## Dataset records
--- START ---

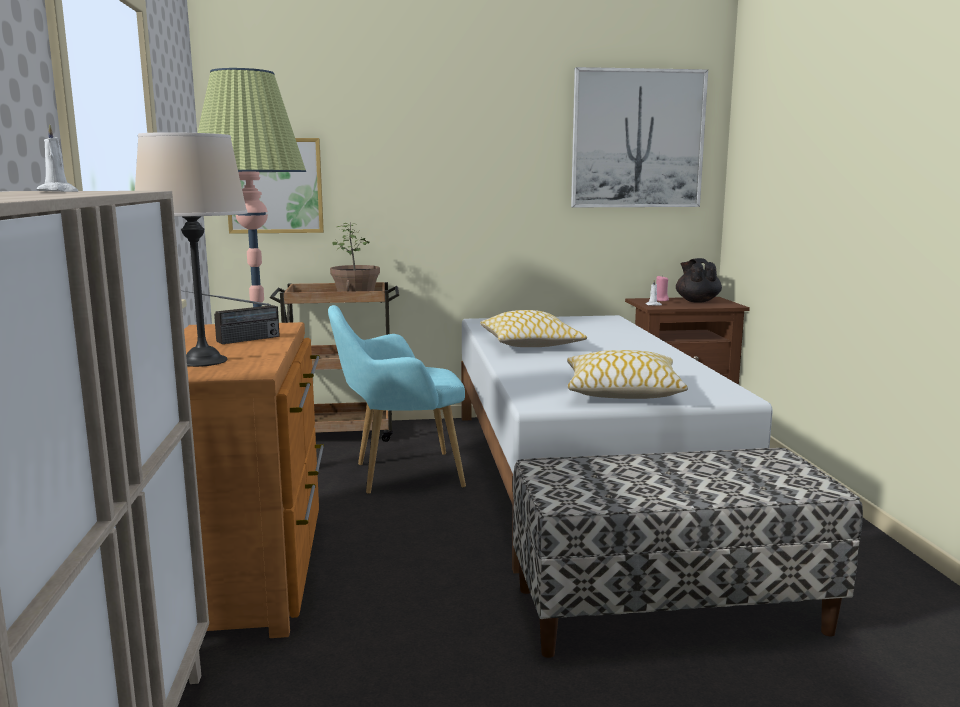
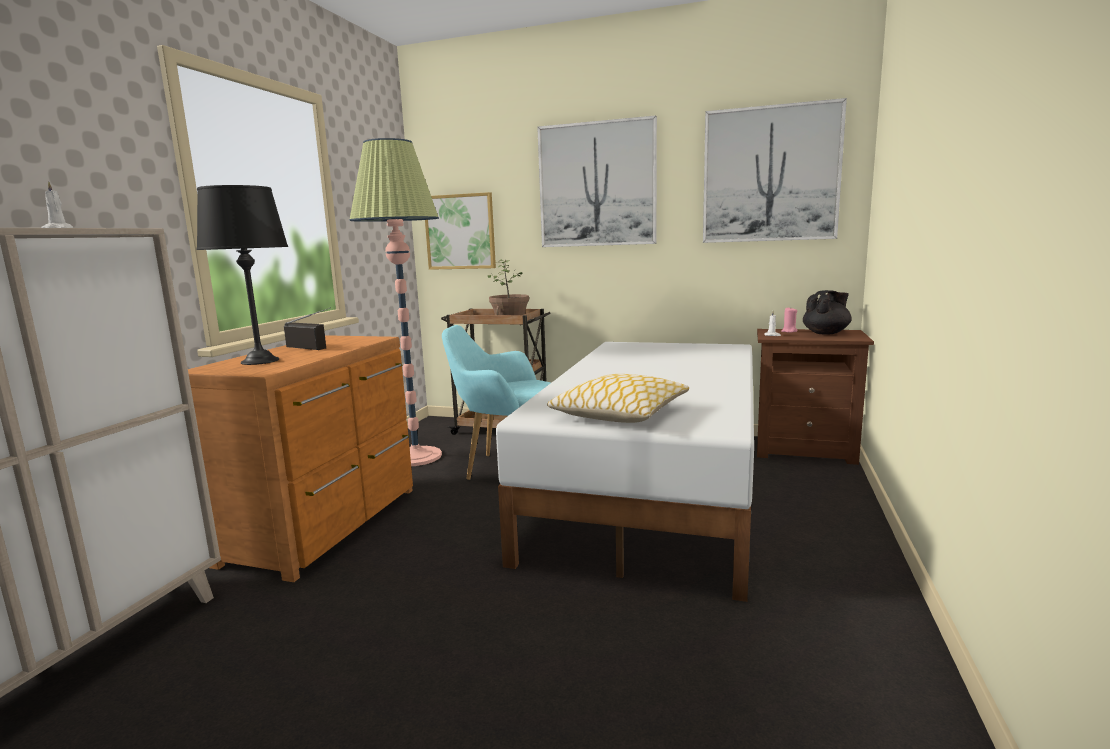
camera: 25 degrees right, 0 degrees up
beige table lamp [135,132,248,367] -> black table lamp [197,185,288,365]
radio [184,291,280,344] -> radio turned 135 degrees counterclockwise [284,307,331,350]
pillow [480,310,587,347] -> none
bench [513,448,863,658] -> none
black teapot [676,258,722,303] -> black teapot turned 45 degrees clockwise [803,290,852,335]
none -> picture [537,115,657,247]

--- END ---
--- START ---

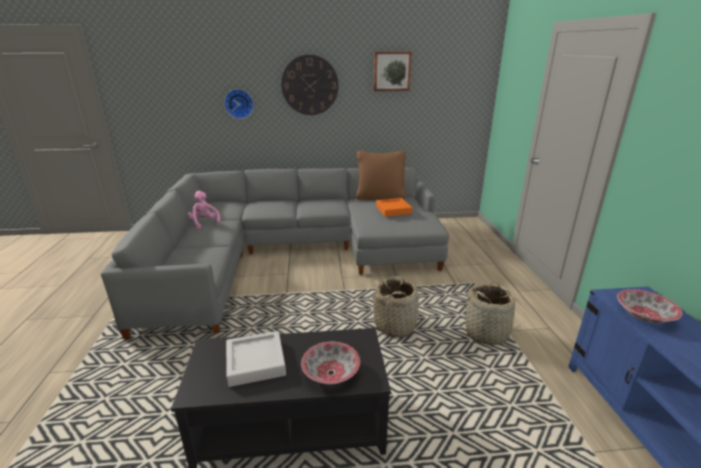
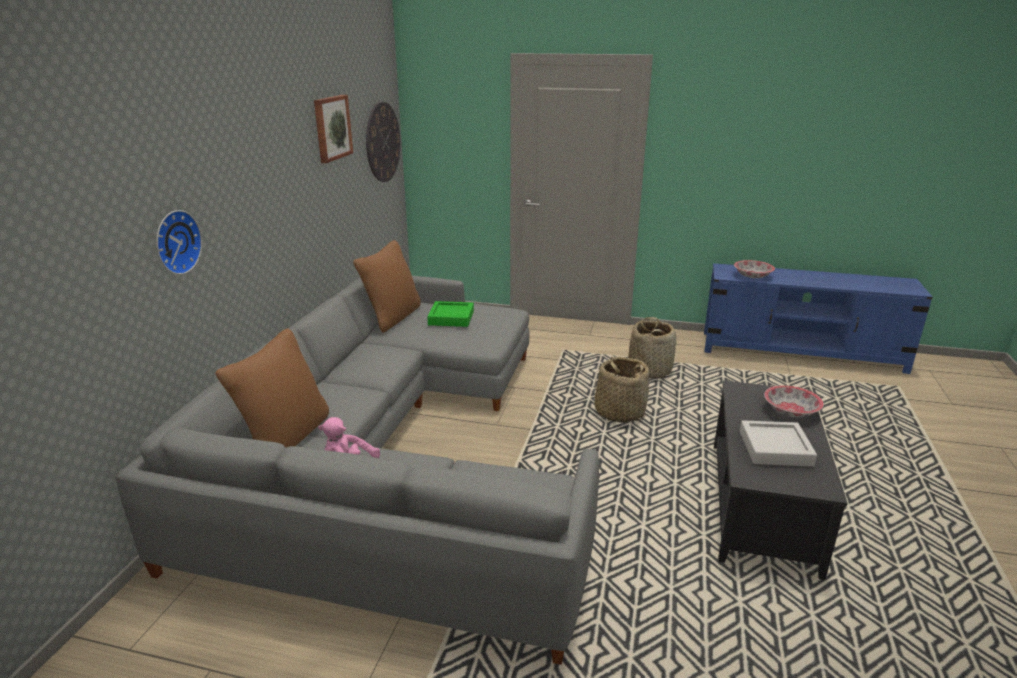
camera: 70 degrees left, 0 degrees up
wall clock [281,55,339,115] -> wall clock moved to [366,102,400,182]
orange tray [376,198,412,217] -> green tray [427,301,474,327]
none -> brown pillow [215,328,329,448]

--- END ---

## Task goal
Spot the lines above that mention "pillow" and copy them.

## Task output
pillow [480,310,587,347] -> none
none -> brown pillow [215,328,329,448]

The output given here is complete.